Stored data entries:
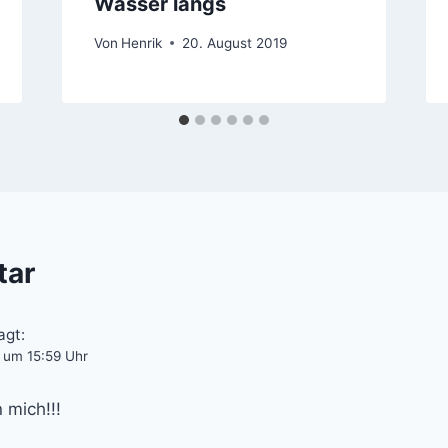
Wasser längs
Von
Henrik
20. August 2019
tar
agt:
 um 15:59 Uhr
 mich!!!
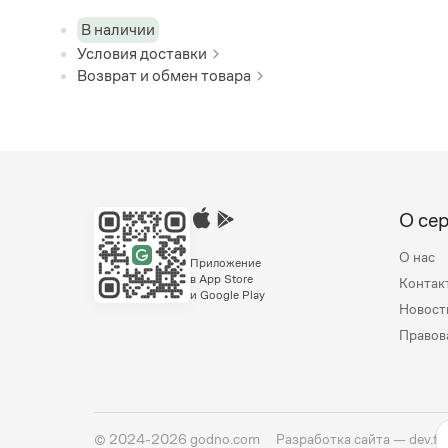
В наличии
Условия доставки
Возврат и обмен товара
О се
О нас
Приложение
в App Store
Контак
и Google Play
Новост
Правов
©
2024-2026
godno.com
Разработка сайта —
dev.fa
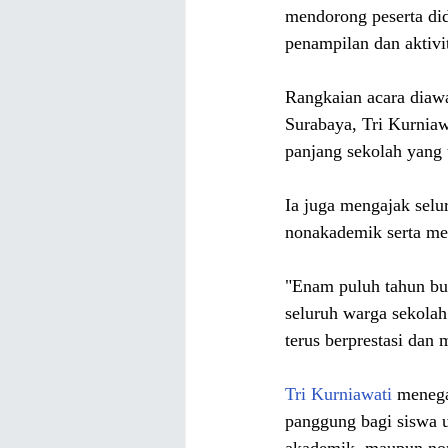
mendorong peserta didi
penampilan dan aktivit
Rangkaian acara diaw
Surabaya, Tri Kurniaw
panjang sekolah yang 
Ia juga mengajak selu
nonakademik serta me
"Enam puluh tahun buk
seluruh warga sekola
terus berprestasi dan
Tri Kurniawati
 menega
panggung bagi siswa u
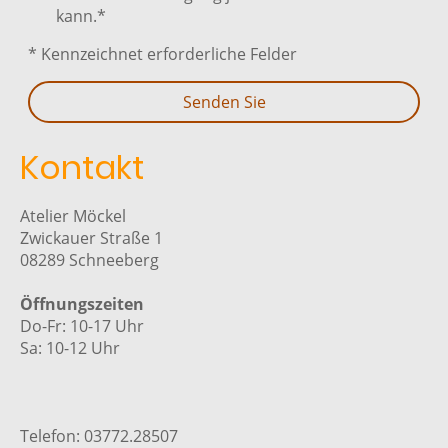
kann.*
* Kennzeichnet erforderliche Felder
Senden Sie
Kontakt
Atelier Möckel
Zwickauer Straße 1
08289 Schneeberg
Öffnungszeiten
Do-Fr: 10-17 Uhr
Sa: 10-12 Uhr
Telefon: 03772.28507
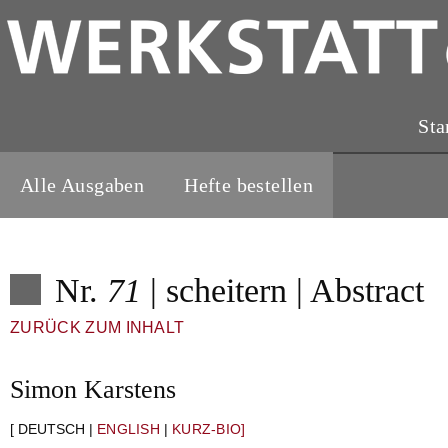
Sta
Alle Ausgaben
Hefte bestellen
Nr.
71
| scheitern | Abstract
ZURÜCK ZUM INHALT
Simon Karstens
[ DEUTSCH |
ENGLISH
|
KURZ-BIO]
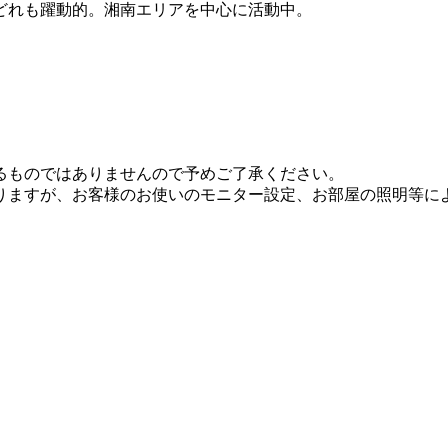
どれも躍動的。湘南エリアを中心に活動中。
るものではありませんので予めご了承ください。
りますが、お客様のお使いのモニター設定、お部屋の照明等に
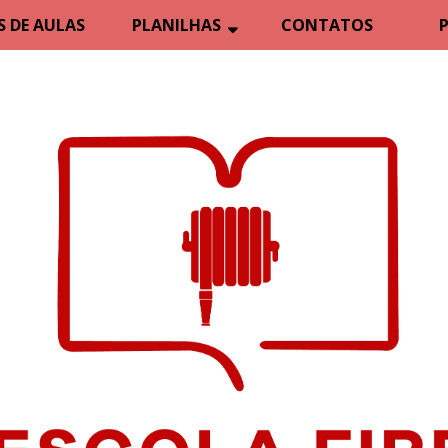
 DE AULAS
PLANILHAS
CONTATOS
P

EXERCISE REQUIREMENTS: Rewrite everything from the line containing "どれも躍動的。湘南エリアを中心に活動中。" down to the end of the records, swapping "CONTATOS" for "CONTACTOS" and keeping all else the same. Leave the pictures out.

ANSWER BELOW:
どれも躍動的。湘南エリアを中心に活動中。
るものではありませんので予めご了承ください。
りますが、お客様のお使いのモニター設定、お部屋の照明等に
 DE AULAS
PLANILHAS
CONTACTOS
P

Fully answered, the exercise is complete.